We had a buck kid last year, one of triplets, with seriously contracted tendons. The vet was there as I couldn't untangle everyone (although I did before he got here). I asked him, should we just put him down. Even he said no, give him a chance. We tried with all the recommendations that we found on DGI, but a few days later, we did put him down.

If LaNell wants to try to work this out, why not? Who's to say it is a congenital abnormality? I'm sure she'll know in a day or two whether it's worth it or not, whether what she's doing to work on the problem is working or not. She's not stupid!


----------



## swgoats (May 21, 2010)

The time I tried to rehab a kid, I got too attached. I couldn't put her down. She seemed to have a strong will to live. The night before she died I sat with her a long time, and it felt like good bye. The next day she died. I don't regret it, but I also decided that I wouldn't do it again. Bottom line you got to do what you can live with.


----------



## PrairieTrail45 (Nov 28, 2011)

Like Michelle said, I would have an x-ray done to see if the neck is actually shaped that way or if she was just cramped too long.

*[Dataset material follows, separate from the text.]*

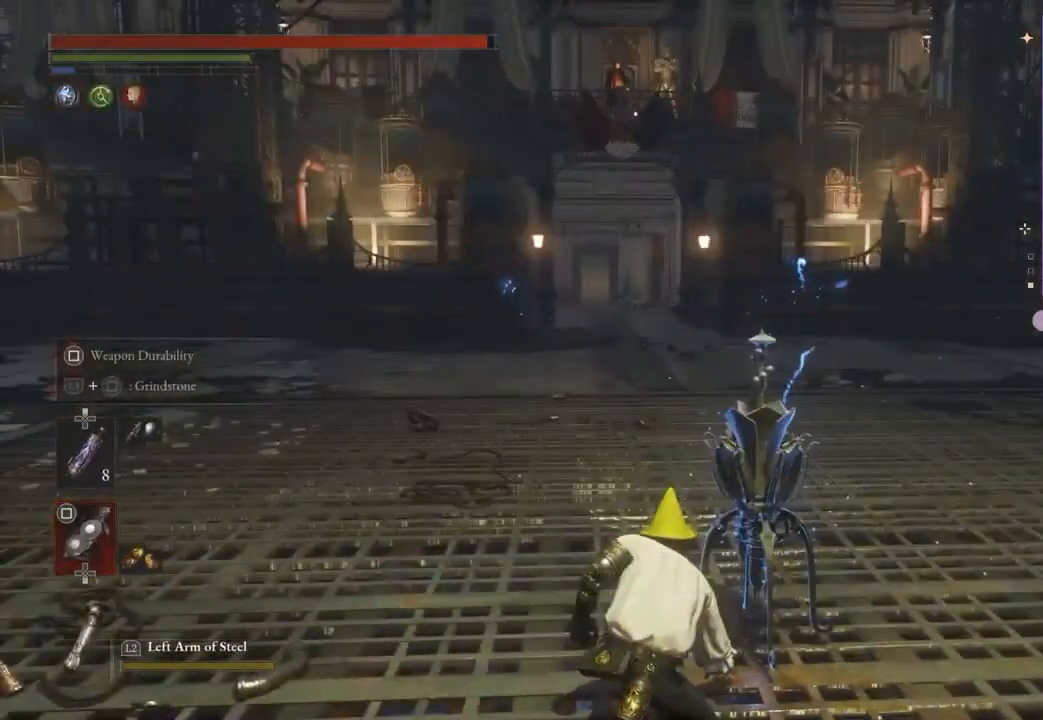
{"buttons": [], "left_stick": "center", "right_stick": "center", "events": []}
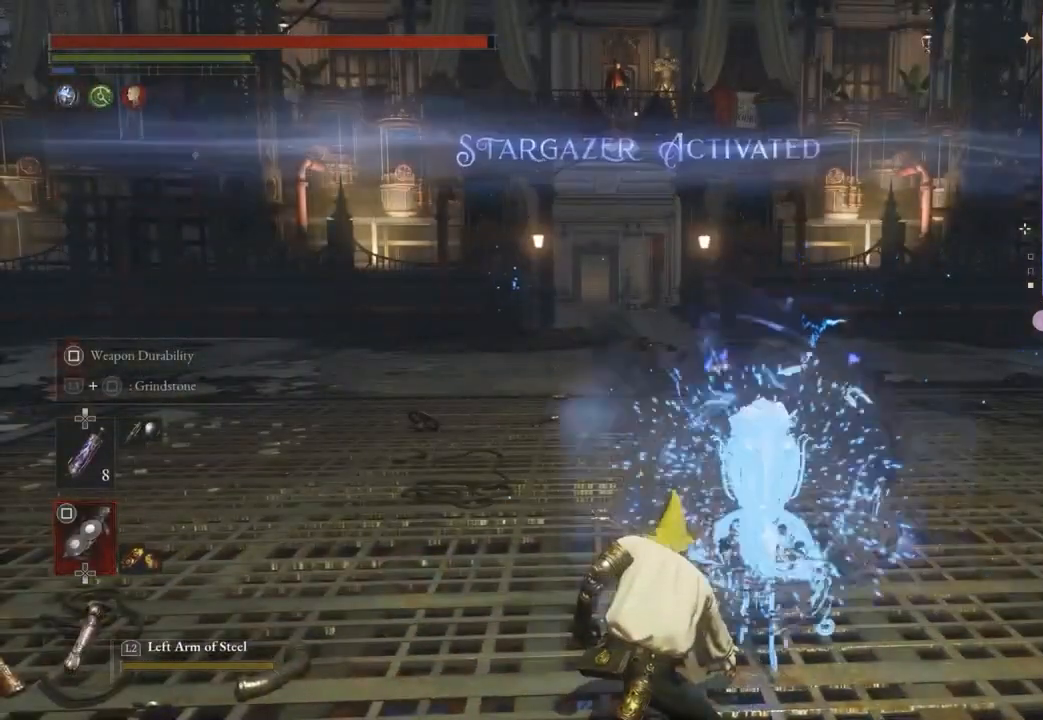
{"buttons": [], "left_stick": "center", "right_stick": "center", "events": [[200, "left_stick", "left"], [267, "left_stick", "up-left"], [400, "left_stick", "center"]]}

I had a kid born one time who was missing the cannon bone in one of his hind legs, just below the hock he just had a little bitty hoof. When he was born the sack did not break open, of course I broke it and found the deformity, the 2nd kid she had was normal and the sack broke before she was all the way out. I put the buckling to sleep as I didn't feel he would ever live a normal life with 3 legs.


----------



## NubianSoaps.com (Oct 26, 2007)

Nobody is telling her what to do. She asked for an opinion, you can only base an opinion upon what you know. Read everyones post, make a decision on your own, if she was unsure about what she was going to do she would not have asked. I would come to the forum for support, but certainly not for what I know, for my herd, what has to be done.


----------



## goatkid (Oct 26, 2007)

If this were my kid, I'd give her about a week to see if the neck straightens out. If not, I'd consider raising her for a couple months for slaughter, but would not keep her as a pet. I can only afford to keep so many goats and around here, only the best are retained.


----------



## funnyfarmtexas.com (Oct 3, 2012)

I had one like that last year. We called her twister. She was a doll. She ran, jumped and ran with the best of them. She was born when we were not home. We didn't even find her till an hour after we got home. We are thinking that another doe might have hit her hard or something. Not sure. After we moved the doe and her other kid, we heard something out in the pasture and sure enough, it was her. We brought her to her mother, we doted on her and took good care of her. After 4 months she was completely paralized. My husband refused for a long time to put her down, and that is something I can not do. So I had to hand feed her, give her water throughout the day, bath her because she layed in her own pee. Finally, when i told my husband to go look at her and what she was laying in, put her out of her miserable life. It was hard, but the best thing for her. If I ever have another one like that, we will take care of it alot sooner as waiting 4 months makes it really hard on the humans. She, I am sure, was relieved. Her mother and the rest of the herd wanted nothing to do with her. Our LSG Donkey stayed at her side, day and night and even tried to help her stand up.


----------



## buckrun (Mar 7, 2008)

Wry Neck occurs in all farm livestock.
Chickens- rabbits- goats and sheep that I know of personally.
There is little research on it because it is not economically impactful but in rabbits it is an intercellular parasite known to occur in all mammals. Much of the time it stays dormant but when it reaches neural tissue it can cause paralysis and seizures and coordination issues. The responsible organism is called Encephalitozoon cuniculi.
Lee


----------



## buckrun (Mar 7, 2008)

Additional related reading....
http://www.merckmanuals.com/vet/gen...ew_of_congenital_and_inherited_anomalies.html


----------



## AlaynaMay (May 12, 2012)

So is it possible that it could just be that she was stuck in that position in utero? I had a kid born last year with a very wry tail, and my buckling from the twins in Dec. had a hind leg that kept wanting to bend outwards. Both straightened out after a few days with zero lasting effects. I think they were just cramped in that position for a while, so those parts were weak. Could this be similar, and it will just work itself out? (I'm trying to learn something here too in case something like this happens to me.)
Attached is a photo of the kid with the wry tail. I had a better one, but I guess it got lost.


----------



## informative (Aug 24, 2012)

Sounds like a healthy animal with a minor deformity. Either she can function with a crooked neck or she cannot. Unless your primary goal is to win shows, I would let time and nature work it out however it goes.


----------



## adillenal (Feb 6, 2009)

I believe I asked for information as to what I could do to help the doeling. Not whether I should kill her or let her live. 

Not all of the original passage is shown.